Assumes columns: - ‘split’: indicates split index (e.g., 0=50%, 1=25%, etc.) - ‘fold’: used to separate training and validation - ‘hold_out’: 0=train/val, 1=test - ‘filename’: sample identifier
The splits contains [100%,50%,25%,10%,5%,2%,the rest] of the dataset
- Returns:
train_splits (list of list) – List of training splits (first is the full training set, followed by reduced ones).
valset (list) – List of filenames used for validation.
testset (list) – List of filenames used for testing.
- biom3d.utils.fold.get_splits_train_val_test_overlapping(df: pandas.DataFrame) tuple[list[list[str]], list[str], list[str]][source]¶
Create overlapping training splits plus validation and test sets.
Each smaller training subset is fully included in all larger ones. Used for dataset scaling experiments (e.g., 100%, 50%, 25%, etc.).
- Parameters:
df (pandas.DataFrame) – DataFrame with ‘split’, ‘fold’, ‘hold_out’, and ‘filename’ columns.
- Returns:
train_splits (list of list) – List of overlapping training subsets.
valset (list) – List of filenames used for validation.
testset (list) – List of filenames used for testing.
Notes
Only works if the splits follow descending powers of two.

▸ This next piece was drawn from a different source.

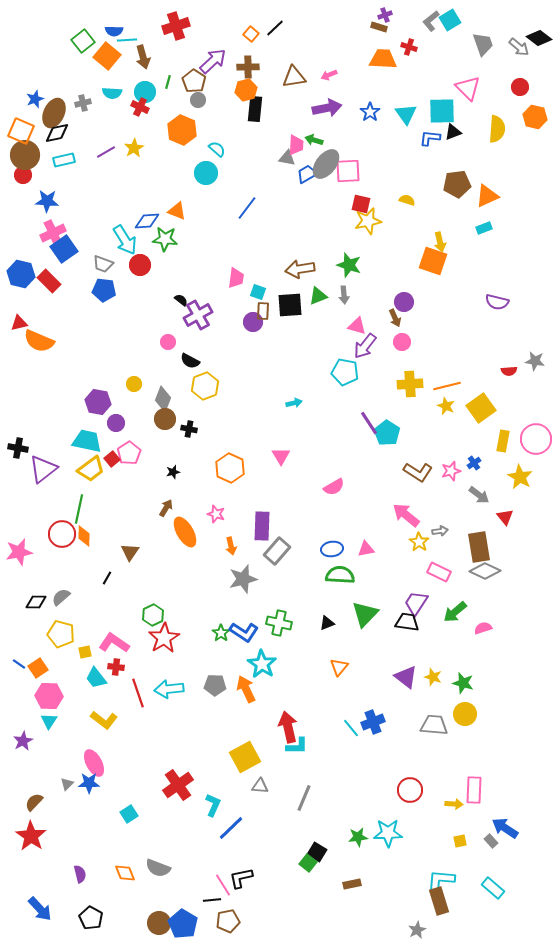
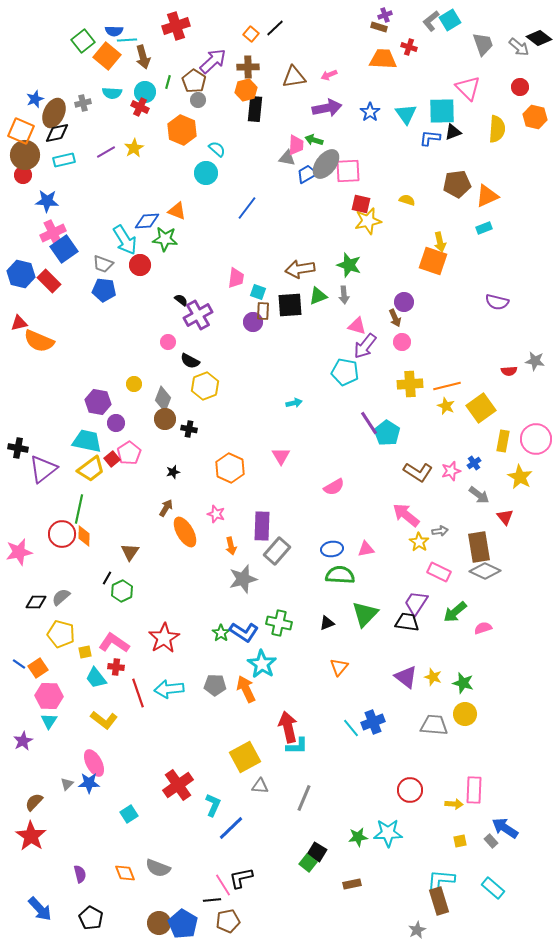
green hexagon at (153, 615): moved 31 px left, 24 px up
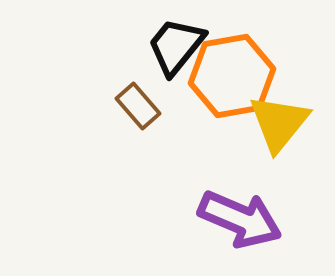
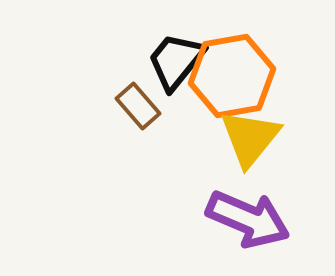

- biom3d.utils.fold.get_train_test_df(df: pandas.DataFrame, verbose: bool = True) tuple[ndarray, ndarray][source]¶
Extract train and test sets from a DataFrame based on the ‘hold_out’ column.
- Parameters:
df (pandas.DataFrame) – The dataset containing a ‘hold_out’ column with 0 (train) and 1 (test) labels.
verbose (bool, default=True) – If True, enables debug printing (currently unused).
- Returns:
train_set (numpy.ndarray) – Array of training filenames (or sample IDs).
test_set (numpy.ndarray) – Array of test filenames (or sample IDs).